### Job
Convert every line of text in the records below into a JSON list of strings, one string per line, with blank lines omitted. Leave the pictures out of your answer.

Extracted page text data
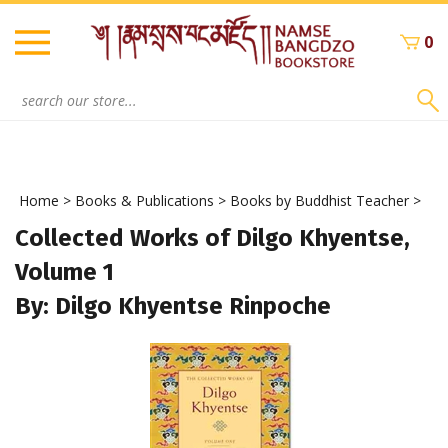
Skip
to
0
content
Search
site:
Home
>
Books & Publications
>
Books by Buddhist Teacher
>
Collected Works of Dilgo Khyentse,
Volume 1
By: Dilgo Khyentse Rinpoche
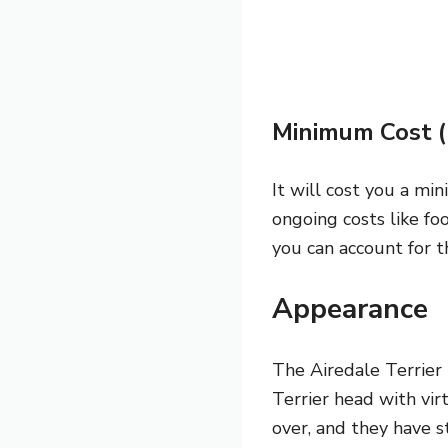
Minimum Cost 
It will cost you a mi
ongoing costs like fo
you can account for t
Appearance
The Airedale Terrier 
Terrier head with vir
over, and they have st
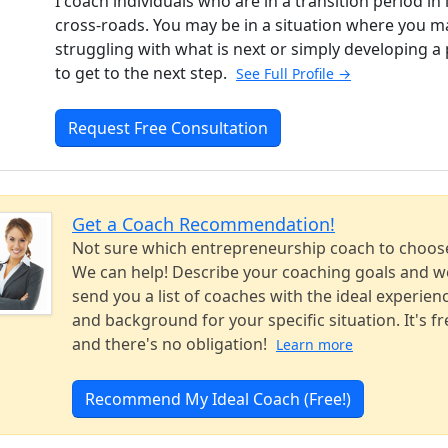
I coach individuals who are in a transition period in l
cross-roads. You may be in a situation where you m
struggling with what is next or simply developing a 
to get to the next step.
See Full Profile →
Request Free Consultation
Get a Coach Recommendation!
Not sure which entrepreneurship coach to choos
We can help! Describe your coaching goals and we
send you a list of coaches with the ideal experien
and background for your specific situation. It's fr
and there's no obligation!
Learn more
Recommend My Ideal Coach (Free!)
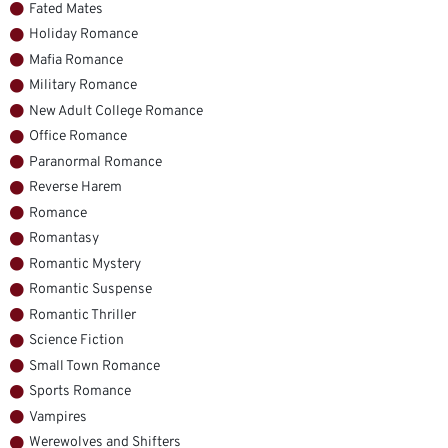
Fated Mates
Holiday Romance
Mafia Romance
Military Romance
New Adult College Romance
Office Romance
Paranormal Romance
Reverse Harem
Romance
Romantasy
Romantic Mystery
Romantic Suspense
Romantic Thriller
Science Fiction
Small Town Romance
Sports Romance
Vampires
Werewolves and Shifters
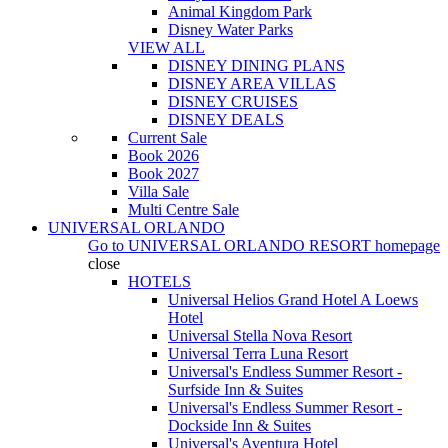
Animal Kingdom Park
Disney Water Parks
VIEW ALL
DISNEY DINING PLANS
DISNEY AREA VILLAS
DISNEY CRUISES
DISNEY DEALS
Current Sale
Book 2026
Book 2027
Villa Sale
Multi Centre Sale
UNIVERSAL ORLANDO
Go to
UNIVERSAL ORLANDO RESORT
homepage
close
HOTELS
Universal Helios Grand Hotel A Loews
Hotel
Universal Stella Nova Resort
Universal Terra Luna Resort
Universal's Endless Summer Resort -
Surfside Inn & Suites
Universal's Endless Summer Resort -
Dockside Inn & Suites
Universal's Aventura Hotel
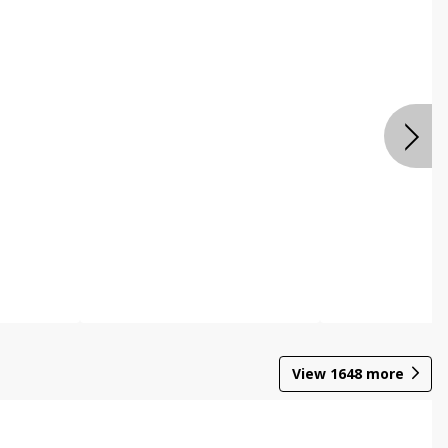
View
1648
more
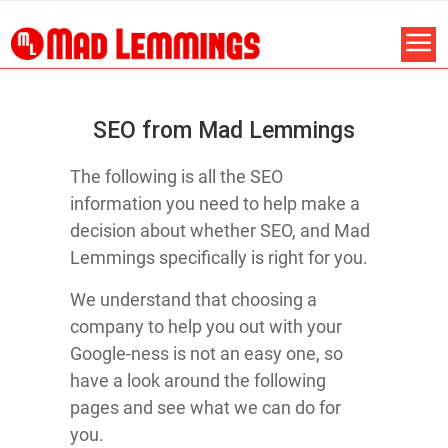
SEO from Mad Lemmings
The following is all the SEO
information you need to help make a
decision about whether SEO, and Mad
Lemmings specifically is right for you.
We understand that choosing a
company to help you out with your
Google-ness is not an easy one, so
have a look around the following
pages and see what we can do for
you.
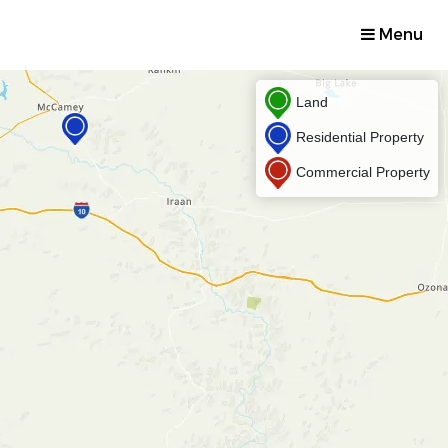
Menu
Land
Residential Property
Commercial Property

### Output for this task
[
  "Skip",
  "to",
  "0",
  "content",
  "Search",
  "site:",
  "Home",
  ">",
  "Books & Publications",
  ">",
  "Books by Buddhist Teacher",
  ">",
  "Collected Works of Dilgo Khyentse,",
  "Volume 1",
  "By: Dilgo Khyentse Rinpoche",
  "Minimum Cost ",
  "It will cost you a mi",
  "ongoing costs like fo",
  "you can account for t",
  "Appearance",
  "The Airedale Terrier ",
  "Terrier head with vir",
  "over, and they have st",
  "I coach individuals who are in a transition period in l",
  "cross-roads. You may be in a situation where you m",
  "struggling with what is next or simply developing a ",
  "to get to the next step.",
  "See Full Profile →",
  "Request Free Consultation",
  "Get a Coach Recommendation!",
  "Not sure which entrepreneurship coach to choos",
  "We can help! Describe your coaching goals and we",
  "send you a list of coaches with the ideal experien",
  "and background for your specific situation. It's fr",
  "and there's no obligation!",
  "Learn more",
  "Recommend My Ideal Coach (Free!)",
  "Fated Mates",
  "Holiday Romance",
  "Mafia Romance",
  "Military Romance",
  "New Adult College Romance",
  "Office Romance",
  "Paranormal Romance",
  "Reverse Harem",
  "Romance",
  "Romantasy",
  "Romantic Mystery",
  "Romantic Suspense",
  "Romantic Thriller",
  "Science Fiction",
  "Small Town Romance",
  "Sports Romance",
  "Vampires",
  "Werewolves and Shifters",
  "Animal Kingdom Park",
  "Disney Water Parks",
  "VIEW ALL",
  "DISNEY DINING PLANS",
  "DISNEY AREA VILLAS",
  "DISNEY CRUISES",
  "DISNEY DEALS",
  "Current Sale",
  "Book 2026",
  "Book 2027",
  "Villa Sale",
  "Multi Centre Sale",
  "UNIVERSAL ORLANDO",
  "Go to",
  "UNIVERSAL ORLANDO RESORT",
  "homepage",
  "close",
  "HOTELS",
  "Universal Helios Grand Hotel A Loews",
  "Hotel",
  "Universal Stella Nova Resort",
  "Universal Terra Luna Resort",
  "Universal's Endless Summer Resort -",
  "Surfside Inn & Suites",
  "Universal's Endless Summer Resort -",
  "Dockside Inn & Suites",
  "Universal's Aventura Hotel",
  "View",
  "1648",
  "more",
  "SEO from Mad Lemmings",
  "The following is all the SEO",
  "information you need to help make a",
  "decision about whether SEO, and Mad",
  "Lemmings specifically is right for you.",
  "We understand that choosing a",
  "company to help you out with your",
  "Google-ness is not an easy one, so",
  "have a look around the following",
  "pages and see what we can do for",
  "you.",
  "Menu",
  "Land",
  "Residential Property",
  "Commercial Property"
]